Quoted text:
The G7 group of nations has warned that cryptocurrencies such as Facebook’s Libra are a threat to global financial stability.

A task force set up by the G7 to examine the issues said that rules of the “highest” standards are needed to minimize the use of digital currencies in money laundering and funding terrorism, Reuters reportsThursday.

Following a meeting of finance chiefs from the G7 in Chantilly, France, this week, the group also said it would address tax issues raised by the digital economy, as per a draft summary of the meeting obtained by Reuters.

As expected, Facbook’s Libra and its perceived risks to the monetary control of regulators was high on the agenda at the meeting, although some benefits were also observed.

Benoit Coeure, European Central Bank (ECB) board member and head of the G7 task force, told the G7:

“A global stablecoin for retail purposes could provide for faster and cheaper remittances, spur competition for payments and thus lower costs, and support greater financial inclusion.”

Yet, he went on to say that such cryptocurrencies raise “serious risks” to policy priorities, such as anti-money laundering, financing of terrorism, consumer and data protection, competition and compliance with tax rules.

Bank of France governor and and member of the governing council of the ECB, Francois Villeroy de Galhau, also said that, while regulators seek to encourage innovation, “that cannot come to the detriment of the security of the consumer.” He also said more details were needed regarding gray aspects of Facebook Libra.

Extracted material:
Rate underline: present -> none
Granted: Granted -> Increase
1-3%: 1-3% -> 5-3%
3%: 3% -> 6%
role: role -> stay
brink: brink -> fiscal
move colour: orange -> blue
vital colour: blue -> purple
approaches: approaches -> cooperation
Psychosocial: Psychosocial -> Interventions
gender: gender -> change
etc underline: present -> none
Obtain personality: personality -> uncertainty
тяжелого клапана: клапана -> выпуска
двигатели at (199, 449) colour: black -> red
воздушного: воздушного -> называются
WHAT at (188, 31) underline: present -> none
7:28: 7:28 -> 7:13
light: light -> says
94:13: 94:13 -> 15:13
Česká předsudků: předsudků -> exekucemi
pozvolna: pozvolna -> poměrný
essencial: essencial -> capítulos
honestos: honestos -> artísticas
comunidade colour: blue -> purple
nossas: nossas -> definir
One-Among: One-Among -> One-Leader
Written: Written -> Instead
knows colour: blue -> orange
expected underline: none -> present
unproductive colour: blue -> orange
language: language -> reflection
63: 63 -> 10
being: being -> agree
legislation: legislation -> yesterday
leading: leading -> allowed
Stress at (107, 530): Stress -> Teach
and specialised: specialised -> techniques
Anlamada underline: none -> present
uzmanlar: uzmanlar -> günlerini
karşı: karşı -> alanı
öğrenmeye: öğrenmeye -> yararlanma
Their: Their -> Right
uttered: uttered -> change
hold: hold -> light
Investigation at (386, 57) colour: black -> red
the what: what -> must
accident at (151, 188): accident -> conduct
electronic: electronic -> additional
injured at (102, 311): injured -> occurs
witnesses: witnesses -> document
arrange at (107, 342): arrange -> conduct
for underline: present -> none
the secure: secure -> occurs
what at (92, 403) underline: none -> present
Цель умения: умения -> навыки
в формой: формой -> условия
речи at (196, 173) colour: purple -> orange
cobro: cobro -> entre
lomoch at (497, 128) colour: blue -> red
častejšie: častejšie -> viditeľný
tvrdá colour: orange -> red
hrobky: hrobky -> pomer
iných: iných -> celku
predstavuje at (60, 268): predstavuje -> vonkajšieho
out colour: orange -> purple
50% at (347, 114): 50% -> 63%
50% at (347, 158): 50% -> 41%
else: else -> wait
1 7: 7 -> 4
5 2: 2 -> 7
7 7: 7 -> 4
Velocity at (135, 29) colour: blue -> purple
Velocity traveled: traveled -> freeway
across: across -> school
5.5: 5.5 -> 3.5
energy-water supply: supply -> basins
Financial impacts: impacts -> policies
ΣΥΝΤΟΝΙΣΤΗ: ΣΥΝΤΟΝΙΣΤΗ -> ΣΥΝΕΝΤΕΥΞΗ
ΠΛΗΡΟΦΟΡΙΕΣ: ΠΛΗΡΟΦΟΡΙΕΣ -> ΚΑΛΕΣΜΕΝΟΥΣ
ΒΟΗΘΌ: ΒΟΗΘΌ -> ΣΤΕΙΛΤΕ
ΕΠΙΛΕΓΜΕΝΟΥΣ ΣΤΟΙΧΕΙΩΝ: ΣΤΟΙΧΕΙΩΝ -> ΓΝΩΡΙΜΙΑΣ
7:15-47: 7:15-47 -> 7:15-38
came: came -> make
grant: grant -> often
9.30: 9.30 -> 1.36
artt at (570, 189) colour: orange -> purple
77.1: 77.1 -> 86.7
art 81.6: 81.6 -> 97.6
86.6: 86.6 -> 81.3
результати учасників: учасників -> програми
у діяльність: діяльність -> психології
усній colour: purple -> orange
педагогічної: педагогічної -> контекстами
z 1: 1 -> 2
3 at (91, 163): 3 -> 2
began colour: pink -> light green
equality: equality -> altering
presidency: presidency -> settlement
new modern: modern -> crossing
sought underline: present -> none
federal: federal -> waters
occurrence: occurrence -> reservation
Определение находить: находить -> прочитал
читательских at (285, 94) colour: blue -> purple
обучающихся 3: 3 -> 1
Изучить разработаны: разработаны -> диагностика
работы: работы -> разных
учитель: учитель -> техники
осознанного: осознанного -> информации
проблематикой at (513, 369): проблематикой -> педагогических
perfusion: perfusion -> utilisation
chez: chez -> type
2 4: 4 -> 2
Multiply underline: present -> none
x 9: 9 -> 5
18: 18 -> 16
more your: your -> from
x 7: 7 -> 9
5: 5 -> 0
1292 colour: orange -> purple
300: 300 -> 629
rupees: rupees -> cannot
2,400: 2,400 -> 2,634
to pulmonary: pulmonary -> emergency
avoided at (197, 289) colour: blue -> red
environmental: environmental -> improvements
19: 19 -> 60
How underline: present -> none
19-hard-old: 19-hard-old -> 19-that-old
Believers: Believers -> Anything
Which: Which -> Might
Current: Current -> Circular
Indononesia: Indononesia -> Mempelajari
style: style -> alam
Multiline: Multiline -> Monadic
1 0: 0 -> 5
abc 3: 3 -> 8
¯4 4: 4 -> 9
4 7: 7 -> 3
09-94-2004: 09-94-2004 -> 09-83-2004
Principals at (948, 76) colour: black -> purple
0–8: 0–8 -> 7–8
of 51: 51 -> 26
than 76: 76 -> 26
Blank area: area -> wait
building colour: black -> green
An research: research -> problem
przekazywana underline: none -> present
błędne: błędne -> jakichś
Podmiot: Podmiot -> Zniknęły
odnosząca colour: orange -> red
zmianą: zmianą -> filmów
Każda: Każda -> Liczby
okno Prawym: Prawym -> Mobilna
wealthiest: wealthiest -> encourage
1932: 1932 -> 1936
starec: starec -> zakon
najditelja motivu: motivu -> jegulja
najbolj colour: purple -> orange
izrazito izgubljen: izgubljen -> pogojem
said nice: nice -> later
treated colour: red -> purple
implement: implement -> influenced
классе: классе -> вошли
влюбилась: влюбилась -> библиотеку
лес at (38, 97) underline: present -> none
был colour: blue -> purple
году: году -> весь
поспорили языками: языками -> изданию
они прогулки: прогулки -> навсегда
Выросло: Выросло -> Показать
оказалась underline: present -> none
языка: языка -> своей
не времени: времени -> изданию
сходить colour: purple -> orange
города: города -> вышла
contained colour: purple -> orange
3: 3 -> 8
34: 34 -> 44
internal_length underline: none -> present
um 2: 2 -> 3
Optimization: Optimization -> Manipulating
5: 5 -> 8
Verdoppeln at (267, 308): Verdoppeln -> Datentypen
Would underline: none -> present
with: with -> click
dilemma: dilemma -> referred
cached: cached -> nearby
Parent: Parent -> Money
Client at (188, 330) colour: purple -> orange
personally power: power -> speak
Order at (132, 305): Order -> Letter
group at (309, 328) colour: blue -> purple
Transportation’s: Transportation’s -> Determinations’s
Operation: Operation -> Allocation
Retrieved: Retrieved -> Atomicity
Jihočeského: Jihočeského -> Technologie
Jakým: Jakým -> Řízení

Complete the following:
• a. In the report on the G7 and Libra, what policy priorities does Benoit Coeure say such cryptocurrencies raise "serious risks" to? List each as the report words it.
• b. According to the report on the G7 and Libra, where did the G7 finance chiefs meet this week?
• c. Pick up the news report on the G7 and Facebook's Libra after its final sentence and carry it forward.
Nothing in the records is needed here.

Answers for the tasks:
• a.
- anti-money laundering
- financing of terrorism
- consumer and data protection
- competition
- compliance with tax rules

• b. In Chantilly, France.

• c.
A piece in the Financial Times today further quotes Coeure as saying that cryptocurrencies like Libra “could also pose issues related to monetary policy transmission, financial stability and the smooth functioning of and public trust in the global payment system.”

French finance minister Bruno Le Maire echoed previous concerns over the threat to the dominance of national currencies by a token launched by a tech firm with billions of users, saying: “The sovereignty of nations might be weakened or jeopardised by these new currencies.”

The draft document from the G7 stated that “significant work” is required from developers of stablecoins like Libra before regulatory approval is likely to be granted.

The FT cites the document as saying:

“As large technology or financial firms could leverage vast existing customer bases to rapidly achieve a global footprint, it is imperative that authorities be vigilant in assessing risks and implications for the global financial system.”

Among its draft recommendations, the G7 says such stablecoins must meet the highest regulatory standards and come under regulatory oversight. A good legal basis in jurisdictions where they operate is also key in order to guarantee adequate protection for stakeholders and users.

The group further lists the need for “operational and cyber resilience” and secure, transparent management of assets to protect market integrity.